I left, driving wildly, and went to another hospital. They wrestled the knife away and admitted me. In a strange way it was one of my happiest moments of my life. I felt safe. I cried a lot. I got medicated for the first time. I got help. I could see myself more clearly, though I was talking in a weird baby voice. I missed my cat. I wanted never to leave. I got kicked out because my insurance ran out.
It was the beginning of hell. Everything fell apart, but I finally went home to be with my parents, who saved me. I cannot imagine the pain of being Christina, trying desperately to get home, knowing that was safety, and not being able to get there. The frenetic phone calls to friends and family; the desperation of a mind clouded by odd thoughts and noise. She wanted to be well, like I did, but she didn't know how. She was on the cusp of help, though, until the Chicago police intervened. Mind you, this is a police force that has been specifically trained to deal with people who suffer from mental illness. Hard to believe.
People feel for the parents, as do I. I think of my mother's face when she greeted me in my altered state. I think of the tears in my father's eyes. But I think more about Christina, and the strange feeling you have when the mix of lucidity and madness takes hold. You think, "I know I'm off. I know I shouldn't be saying these things. I'm a freak. Or am I? Someone help me." It's utter despair. It's no wonder so many people with biploar disorder commit suicide.
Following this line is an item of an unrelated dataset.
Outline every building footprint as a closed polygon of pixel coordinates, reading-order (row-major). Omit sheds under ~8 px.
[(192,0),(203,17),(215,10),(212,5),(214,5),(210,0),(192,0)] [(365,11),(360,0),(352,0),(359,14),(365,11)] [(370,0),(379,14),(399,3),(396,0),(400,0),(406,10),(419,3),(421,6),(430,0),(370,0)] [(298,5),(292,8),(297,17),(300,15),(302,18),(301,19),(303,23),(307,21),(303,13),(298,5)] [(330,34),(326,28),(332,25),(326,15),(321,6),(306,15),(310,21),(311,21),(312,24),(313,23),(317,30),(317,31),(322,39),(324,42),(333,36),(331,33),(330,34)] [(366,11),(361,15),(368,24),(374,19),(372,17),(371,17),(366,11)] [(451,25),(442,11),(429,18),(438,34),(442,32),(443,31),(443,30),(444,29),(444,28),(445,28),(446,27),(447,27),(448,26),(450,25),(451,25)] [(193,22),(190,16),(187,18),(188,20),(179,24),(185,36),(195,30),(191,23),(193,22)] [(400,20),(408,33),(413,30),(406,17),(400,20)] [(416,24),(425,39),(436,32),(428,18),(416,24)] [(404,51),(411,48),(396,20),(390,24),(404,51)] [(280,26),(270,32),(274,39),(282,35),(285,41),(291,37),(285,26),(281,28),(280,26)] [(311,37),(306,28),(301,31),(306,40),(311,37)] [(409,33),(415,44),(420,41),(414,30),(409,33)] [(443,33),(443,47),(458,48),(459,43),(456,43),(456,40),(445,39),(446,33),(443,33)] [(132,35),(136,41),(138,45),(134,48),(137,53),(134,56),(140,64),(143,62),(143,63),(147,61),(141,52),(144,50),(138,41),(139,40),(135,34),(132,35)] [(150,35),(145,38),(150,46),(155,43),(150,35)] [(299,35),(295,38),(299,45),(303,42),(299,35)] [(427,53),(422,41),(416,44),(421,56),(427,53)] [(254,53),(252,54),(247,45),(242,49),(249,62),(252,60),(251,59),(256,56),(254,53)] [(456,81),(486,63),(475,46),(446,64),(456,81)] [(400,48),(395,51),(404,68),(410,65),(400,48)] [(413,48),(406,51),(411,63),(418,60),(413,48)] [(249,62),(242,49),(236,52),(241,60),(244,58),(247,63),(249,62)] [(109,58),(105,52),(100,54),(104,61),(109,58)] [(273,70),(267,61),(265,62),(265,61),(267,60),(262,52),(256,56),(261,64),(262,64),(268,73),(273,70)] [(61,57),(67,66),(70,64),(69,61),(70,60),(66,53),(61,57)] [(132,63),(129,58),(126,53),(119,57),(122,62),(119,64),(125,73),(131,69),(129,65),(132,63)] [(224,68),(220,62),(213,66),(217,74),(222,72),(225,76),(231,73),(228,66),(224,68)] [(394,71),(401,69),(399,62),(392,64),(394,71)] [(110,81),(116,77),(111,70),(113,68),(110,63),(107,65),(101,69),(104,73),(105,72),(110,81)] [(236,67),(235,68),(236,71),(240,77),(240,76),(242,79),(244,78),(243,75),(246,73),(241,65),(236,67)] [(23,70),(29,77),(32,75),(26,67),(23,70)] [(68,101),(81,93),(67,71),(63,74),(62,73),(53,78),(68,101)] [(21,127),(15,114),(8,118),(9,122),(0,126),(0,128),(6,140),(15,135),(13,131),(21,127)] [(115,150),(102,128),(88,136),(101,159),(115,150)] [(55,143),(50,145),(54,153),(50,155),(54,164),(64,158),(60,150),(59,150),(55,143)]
The years that followed for me included more manic episodes with more painful moments than I can bear to recall. Sometimes one of those moments will pop into my head, and I think, “My God. How did I live through that?” So many people who loved me but couldn’t save me. So many humiliations and disappointments. Above all, so much fear.
One evening comes back to me too clearly. I was living in yet another dirty apartment with heaping cat litter and bugs in the bathroom. I walked into the bathroom and saw a huge roach in the tub. Unable to think clearly, I went and got a fire-starter you use to light stove burners with, and came back to the bathroom. I got into the tub and sprayed the roach with Raid until it was sluggish, though not dead. Then I set it on fire while I scrunched my legs beneath me, and screamed as I watched it burn—slowly. The stench of chemicals filled the tiny room, but I couldn't leave. And I couldn't stop screaming. I was so afraid. I wanted to set myself on fire.
I think it was later that night when I tried to kill myself, using a recipe from a book on euthanasia. Or maybe that was another night, and I’m conflating the two for drama’s sake. I don’t know. But I do know Christina could’ve been on the way to wellness and safety.
Christina’s story hits me hard. I’m so sorry for her, and I’m so sorry for her parents, Rick and Kathy Paine. I wish them the best of luck. They need it.